Second, we evaluate the segmentation accuracy of healthy structures in presence of RB tumors (see Table 2 (botom half)). Two training scenarios are considered: (1) 48 children eyes from 3T MR images (i. e., 32RB + 16HC) and, (2) the mixed cohort, MC (i. e., 32RB + 16HC + 24HA) described in Sect. 2.1. Segmentation results on the sclera, lens and optic nerve are superior when using the MC. However, no statistical differences (Wilkoxon signed rank test) were found.

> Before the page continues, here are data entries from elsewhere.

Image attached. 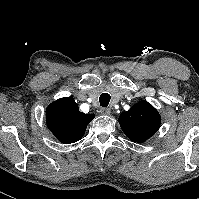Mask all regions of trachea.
<instances>
[{
    "label": "trachea",
    "mask_w": 199,
    "mask_h": 199,
    "mask_svg": "<svg viewBox=\"0 0 199 199\" xmlns=\"http://www.w3.org/2000/svg\"><path fill=\"white\" fill-rule=\"evenodd\" d=\"M110 95L108 93H103L99 97V102L102 107H107L110 102Z\"/></svg>",
    "instance_id": "1"
}]
</instances>
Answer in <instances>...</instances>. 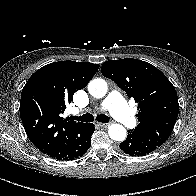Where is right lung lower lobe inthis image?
<instances>
[{"label": "right lung lower lobe", "mask_w": 196, "mask_h": 196, "mask_svg": "<svg viewBox=\"0 0 196 196\" xmlns=\"http://www.w3.org/2000/svg\"><path fill=\"white\" fill-rule=\"evenodd\" d=\"M95 128L93 124H84L73 132L60 146L45 153L57 160H73L82 156L89 148L91 136Z\"/></svg>", "instance_id": "1"}]
</instances>
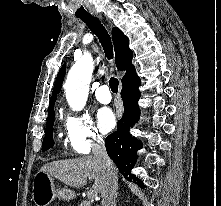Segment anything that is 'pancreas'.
Instances as JSON below:
<instances>
[{"instance_id": "pancreas-1", "label": "pancreas", "mask_w": 221, "mask_h": 206, "mask_svg": "<svg viewBox=\"0 0 221 206\" xmlns=\"http://www.w3.org/2000/svg\"><path fill=\"white\" fill-rule=\"evenodd\" d=\"M78 206H90V203L86 200H83Z\"/></svg>"}]
</instances>
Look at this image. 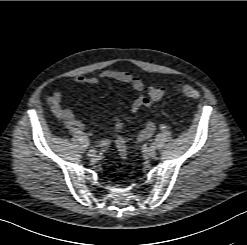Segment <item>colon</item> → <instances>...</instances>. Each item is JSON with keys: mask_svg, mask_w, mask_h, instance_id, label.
Masks as SVG:
<instances>
[{"mask_svg": "<svg viewBox=\"0 0 247 245\" xmlns=\"http://www.w3.org/2000/svg\"><path fill=\"white\" fill-rule=\"evenodd\" d=\"M180 92L183 94L184 97H186L189 100H193L199 97V91L194 89L193 87L189 85H181L180 86ZM150 100L153 102L159 101L164 96V89L162 88H150L148 91ZM116 147L119 153V156L121 160H125L127 157V144L124 139L119 138L116 141Z\"/></svg>", "mask_w": 247, "mask_h": 245, "instance_id": "colon-1", "label": "colon"}]
</instances>
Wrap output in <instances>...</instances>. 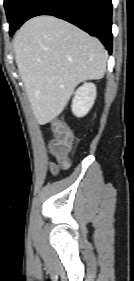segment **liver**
Returning <instances> with one entry per match:
<instances>
[{"instance_id":"liver-1","label":"liver","mask_w":134,"mask_h":281,"mask_svg":"<svg viewBox=\"0 0 134 281\" xmlns=\"http://www.w3.org/2000/svg\"><path fill=\"white\" fill-rule=\"evenodd\" d=\"M14 51L40 125L61 114L79 83L101 79L106 72L108 53L102 43L53 16L24 23L14 38Z\"/></svg>"}]
</instances>
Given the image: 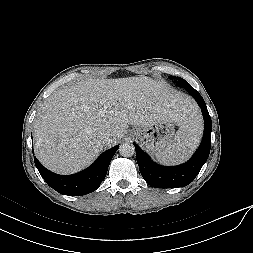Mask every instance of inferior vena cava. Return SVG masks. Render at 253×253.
Returning <instances> with one entry per match:
<instances>
[{
	"instance_id": "602c4592",
	"label": "inferior vena cava",
	"mask_w": 253,
	"mask_h": 253,
	"mask_svg": "<svg viewBox=\"0 0 253 253\" xmlns=\"http://www.w3.org/2000/svg\"><path fill=\"white\" fill-rule=\"evenodd\" d=\"M99 139L102 144H106L111 140V134L109 132H102L99 135Z\"/></svg>"
}]
</instances>
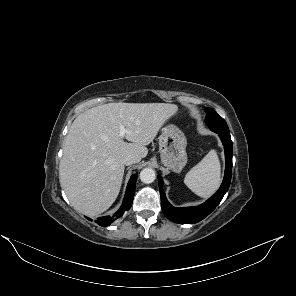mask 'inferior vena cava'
I'll return each mask as SVG.
<instances>
[{
  "label": "inferior vena cava",
  "instance_id": "602c4592",
  "mask_svg": "<svg viewBox=\"0 0 296 296\" xmlns=\"http://www.w3.org/2000/svg\"><path fill=\"white\" fill-rule=\"evenodd\" d=\"M141 160L140 156L137 154H128L123 158V163L125 165H132L138 163Z\"/></svg>",
  "mask_w": 296,
  "mask_h": 296
}]
</instances>
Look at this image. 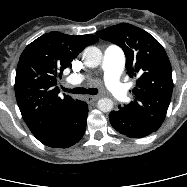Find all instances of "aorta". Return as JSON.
<instances>
[{
  "mask_svg": "<svg viewBox=\"0 0 187 187\" xmlns=\"http://www.w3.org/2000/svg\"><path fill=\"white\" fill-rule=\"evenodd\" d=\"M82 59L87 67L95 68L102 62V52L97 47L88 46L82 53ZM97 104L102 112H110L113 109V101L109 98H101Z\"/></svg>",
  "mask_w": 187,
  "mask_h": 187,
  "instance_id": "762f6f07",
  "label": "aorta"
}]
</instances>
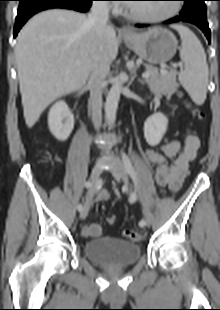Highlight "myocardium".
I'll return each instance as SVG.
<instances>
[{
  "mask_svg": "<svg viewBox=\"0 0 220 310\" xmlns=\"http://www.w3.org/2000/svg\"><path fill=\"white\" fill-rule=\"evenodd\" d=\"M180 11V6L176 3L172 4L170 7V10L161 16H157V17H150V16H145L142 14H138L135 13L133 11H131L130 9H128L126 11V14L133 20L138 21V22H142V23H149V24H157V23H162L164 21H167L171 18H173L174 16H176Z\"/></svg>",
  "mask_w": 220,
  "mask_h": 310,
  "instance_id": "f54148a6",
  "label": "myocardium"
}]
</instances>
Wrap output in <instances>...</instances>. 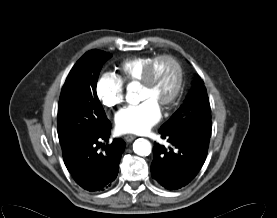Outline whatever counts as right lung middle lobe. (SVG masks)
Returning <instances> with one entry per match:
<instances>
[{"instance_id": "dd1d6c3e", "label": "right lung middle lobe", "mask_w": 277, "mask_h": 218, "mask_svg": "<svg viewBox=\"0 0 277 218\" xmlns=\"http://www.w3.org/2000/svg\"><path fill=\"white\" fill-rule=\"evenodd\" d=\"M110 57L104 51H88L66 78L57 116L63 154L102 131L109 121L97 97L96 85L100 69Z\"/></svg>"}]
</instances>
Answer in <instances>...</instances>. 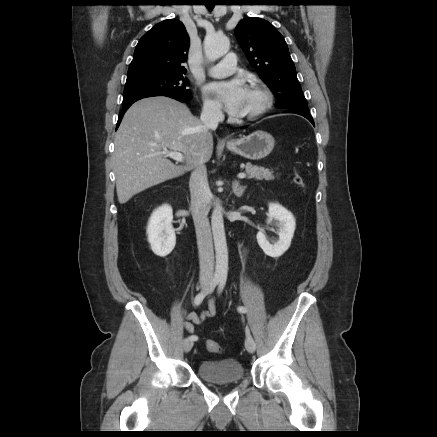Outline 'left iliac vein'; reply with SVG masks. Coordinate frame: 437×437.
Returning a JSON list of instances; mask_svg holds the SVG:
<instances>
[{"mask_svg": "<svg viewBox=\"0 0 437 437\" xmlns=\"http://www.w3.org/2000/svg\"><path fill=\"white\" fill-rule=\"evenodd\" d=\"M245 347L249 353L255 352L256 345L250 333H247L246 340H245Z\"/></svg>", "mask_w": 437, "mask_h": 437, "instance_id": "obj_1", "label": "left iliac vein"}]
</instances>
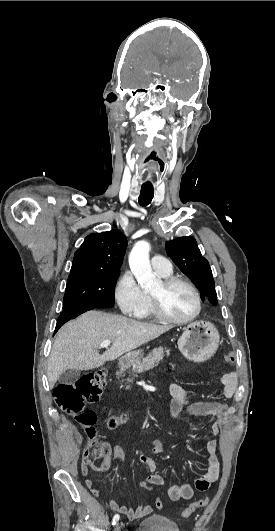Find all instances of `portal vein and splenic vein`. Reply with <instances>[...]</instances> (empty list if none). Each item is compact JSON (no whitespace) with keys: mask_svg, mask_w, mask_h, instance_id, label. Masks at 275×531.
Returning <instances> with one entry per match:
<instances>
[{"mask_svg":"<svg viewBox=\"0 0 275 531\" xmlns=\"http://www.w3.org/2000/svg\"><path fill=\"white\" fill-rule=\"evenodd\" d=\"M109 345H111V341H103V343H100L99 349H108Z\"/></svg>","mask_w":275,"mask_h":531,"instance_id":"18ae733b","label":"portal vein and splenic vein"}]
</instances>
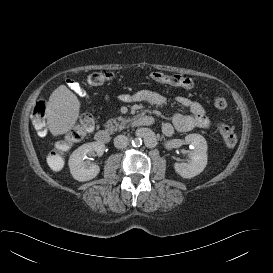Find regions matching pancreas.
<instances>
[{
    "label": "pancreas",
    "mask_w": 273,
    "mask_h": 273,
    "mask_svg": "<svg viewBox=\"0 0 273 273\" xmlns=\"http://www.w3.org/2000/svg\"><path fill=\"white\" fill-rule=\"evenodd\" d=\"M130 121L131 118H123L122 116H119L117 118L109 119L104 126L107 131L113 133L114 131L124 128V126Z\"/></svg>",
    "instance_id": "cf45deb5"
}]
</instances>
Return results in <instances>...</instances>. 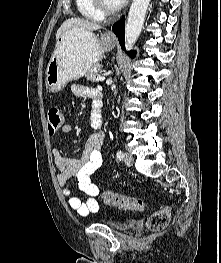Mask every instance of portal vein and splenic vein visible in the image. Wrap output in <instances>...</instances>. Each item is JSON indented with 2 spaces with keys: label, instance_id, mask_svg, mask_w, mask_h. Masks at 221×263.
Instances as JSON below:
<instances>
[{
  "label": "portal vein and splenic vein",
  "instance_id": "18ae733b",
  "mask_svg": "<svg viewBox=\"0 0 221 263\" xmlns=\"http://www.w3.org/2000/svg\"><path fill=\"white\" fill-rule=\"evenodd\" d=\"M97 81H104L105 80V77L104 76H101V75H98L96 77Z\"/></svg>",
  "mask_w": 221,
  "mask_h": 263
}]
</instances>
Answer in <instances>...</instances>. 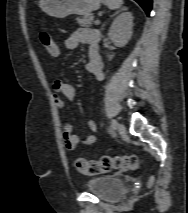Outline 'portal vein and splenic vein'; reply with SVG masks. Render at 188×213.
<instances>
[{"instance_id":"1","label":"portal vein and splenic vein","mask_w":188,"mask_h":213,"mask_svg":"<svg viewBox=\"0 0 188 213\" xmlns=\"http://www.w3.org/2000/svg\"><path fill=\"white\" fill-rule=\"evenodd\" d=\"M95 24H96V25H99V24H100V20L97 19V20L95 21Z\"/></svg>"}]
</instances>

RB segmentation results are presented as function of its size in Fig. 4. The mean DSC and HD using a MC training is of \(59.1\pm 12.4\%\) and \(5.33\pm \)2.54 mm, respectively. When compared with a training set using children eyes only, our approach yields gains of \(1.2\%\) DSC and \(0.21\,\)mm HD (mean DSC of \(57.9\pm 13.2\%\) and mean HD of \(5.54\pm 2.65\) mm). Similarly to healthy structures, these results indicate that our approach benefits from using the MC dataset and that healthy and children eyes, regardless of what scanner used to image them, can be used jointly to improve segmentation performances. Let us note that differences in DSC were statistically significant (\(p<.005\)). Qualitative results are shown in second and third column of Fig. 3. Finally, as regards similar approaches in the literature [12], our method provide slight improvements (reported results in [12] on 16 RB were of the sclera (\(94.62\pm 1.9\%\)), lens (\(85.67\pm 4.68\%\)), optic nerve (absent) and RB tumor (\(62.25\pm 26.27\%\)) for DICE overlap). However, given that their results are achieved using a different and smaller dataset, a direct comparison would not be fair.

Fig. 3.
figure 3

First column shows the smallest healthy eye in training set. Second and third column are RB segmentation results with different training scenarios. The red narrows point improvements of our mixed dataset.

Fig. 4.
figure 4

Tumors segmentation performance as a function of tumor size (voxels). (a) DCS results (mean: \(59.15\pm 12.43\)%); (b) HD results (mean: \(5.33\pm 2.54\) mm).

4 Conclusion

In this paper, we have explored the problem of simultaneous segmentation of eye structures from multi-sequences MR images to support clinicians in their need of precise tumor characterization and their progression. We proposed a thorough segmentation pipeline consisting of a combination of data quality normalization and a 3D Unet CNN segmentation model with a Gaussian kernel CRF framework. Effectively, the proposed method embeds the probability maps, the output of 3D Unet architecture, with respect to the analysis of pair-wise appearance and smoothness on neighborhood voxels using CRF model. We validated our method with a heterogeneous eye dataset consisting of a diverse population (adults and children) acquired over multiple sites with different MRI acquisition conditions. Differing from state-of-the-art ASM methods, the proposed method offers an accurate and fully automatic segmentation without any prior computations of statistics on the shape of the eye and its structures. Surprisingly, we show here that our method is also largely robust to the eye size and imaging acquisition conditions. Our approach can be easily extended to other types of occular tumors (e. g., Uveal melanoma) to provide an effective and automated support in clinical practice (diagnosis, treatment planning and follow-up).